Filtering the Scope of a Group Policy Object

You can refine which groups of computers and users a particular Group Policy object influences by using Windows 2000 security groups. To do this, use the Security tab on the Properties page of the Group Policy object.

Filtering affects the Group Policy object as a whole. That is, you cannot use security groups to apply (or prevent from applying) only some of the settings in a Group Policy object. However, this is not true in the cases of Folder Redirection and Software Installation, which have further ACLs set at the Group Policy object level to further refine behavior based on security group membership.

Setting Security Permissions for Receiving Group Policy

A discretionary access control list (DACL) is a list of permissions (such as Read, Apply Group Policy, and Full Control) on a Group Policy object or other object. You use the DACL on a Group Policy object to allow or deny access to the Group Policy object by users and computers according to their membership in security groups.

To use the Security tab on the Properties page for a Group Policy object, right-click the root node of the Group Policy snap-in, click Properties , and then click Security .

An alternative is to open the Properties page of a given site, domain, or organizational unit, then select the Group Policy tab, right-click a Group Policy object in the Group Policy object list, select Properties , and then click the Security tab. Group Policy objects that you can access this way are linked to the site, domain, or organizational unit.

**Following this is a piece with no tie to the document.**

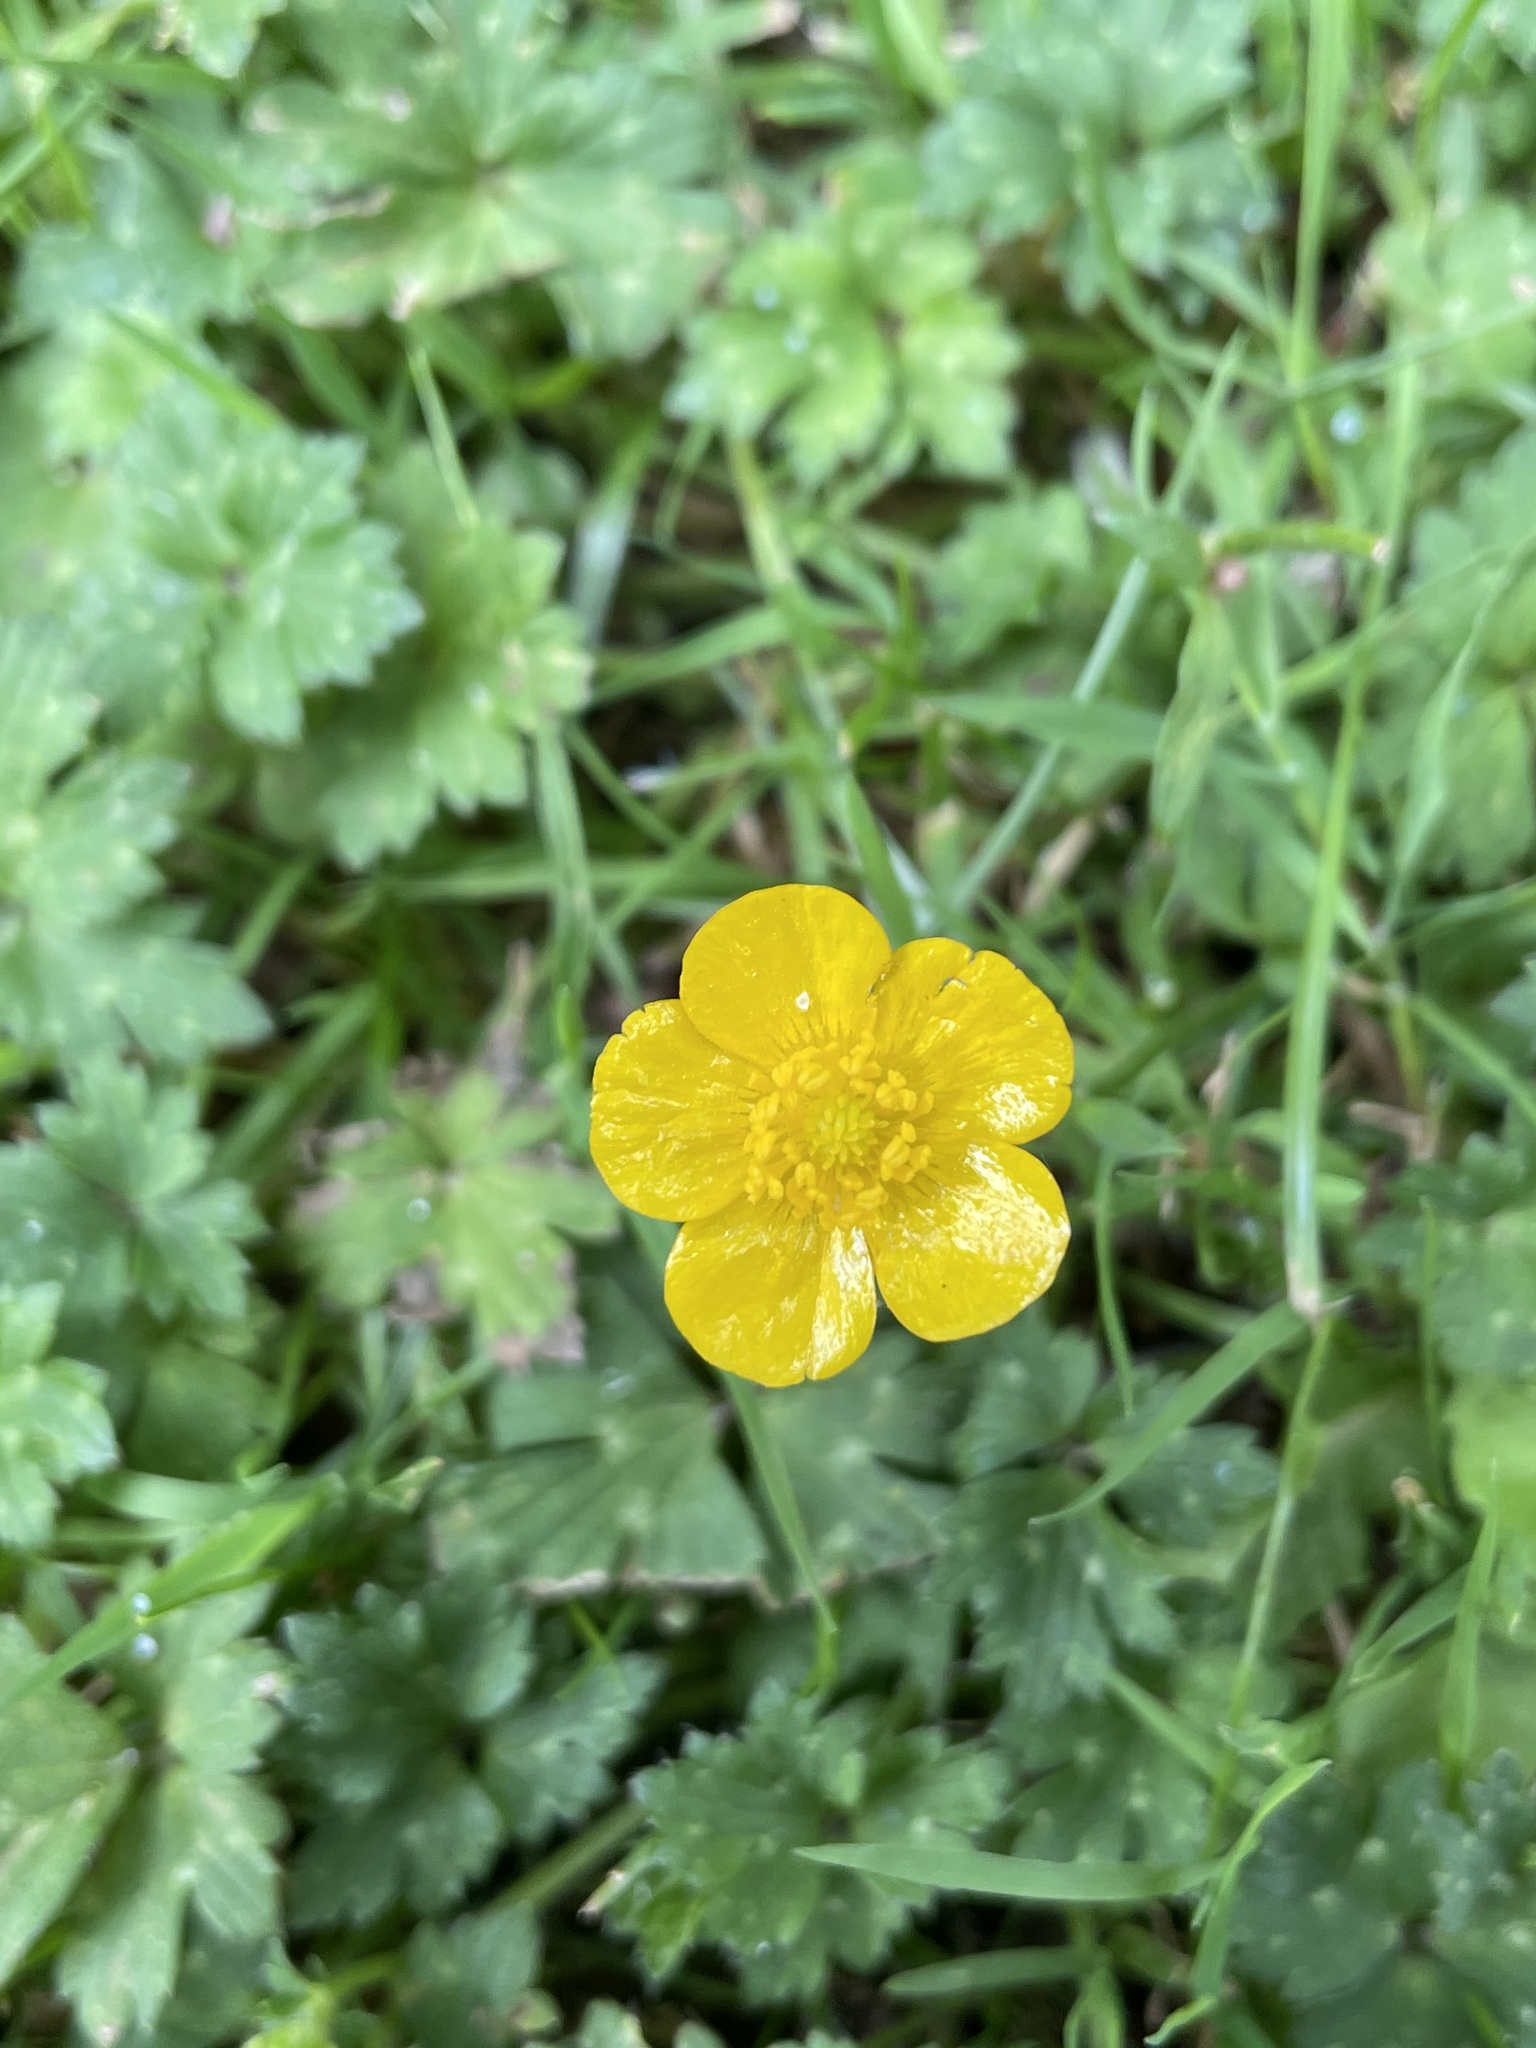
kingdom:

You can specify which groups of users and computers have Apply Group Policy access control entries (ACEs) set to enable access to the Group Policy object. ACEs are permission entries within a discretionary access control list (DACL). Groups that have Apply Group Policy and Read access to the Group Policy object receive the configured Group Policy settings contained in it if they are subject to the Group Policy object through Active Directory. By default, authenticated users have both Apply Group Policy and Read permissions, but not Write or Full Control. This means that by default, users cannot modify the information in the Group Policy object. By default, domain administrators, enterprise administrators, and the local system have Full Control, without Apply Group Policy. By default, administrators are also authenticated users, which means that they also have the Apply Group Policy attribute set. For more information, see "Editing Group Policy Objects" later in this chapter.

note-iconNote

It is recommended that you remove Read permission from groups whose members don't need to receive policy and contain users who are not administrators because this data can be viewed by any users with Read permission. Group Policy processes faster if both the Read and Apply Group Policy settings are disabled when the Apply Group Policy setting is not needed. In addition, Group Policy fails if a user has Read access to more than 1,000 Group Policy objects stored in one domain. For more information about Group Policy failing when more than 1,000 Group Policy objects are present, see "Troubleshooting Change and Configuration Management" in this book.

Network administrators (members of the Enterprise Administrators or Domain Administrators group) can also use the Security tab on the Group Policy object Properties page to determine which administrator groups can modify policy settings in Group Policy objects. To do this, the network administrator can define groups of administrators (for example, marketing administrators), and then provide them with Read/write access to selected Group Policy objects. This allows the network administrator to delegate control of Group Policy objects.

Having full control of a Group Policy object does not enable you to link it to a site, domain, or organizational unit. However, you can grant that ability using the Delegation of Control Wizard.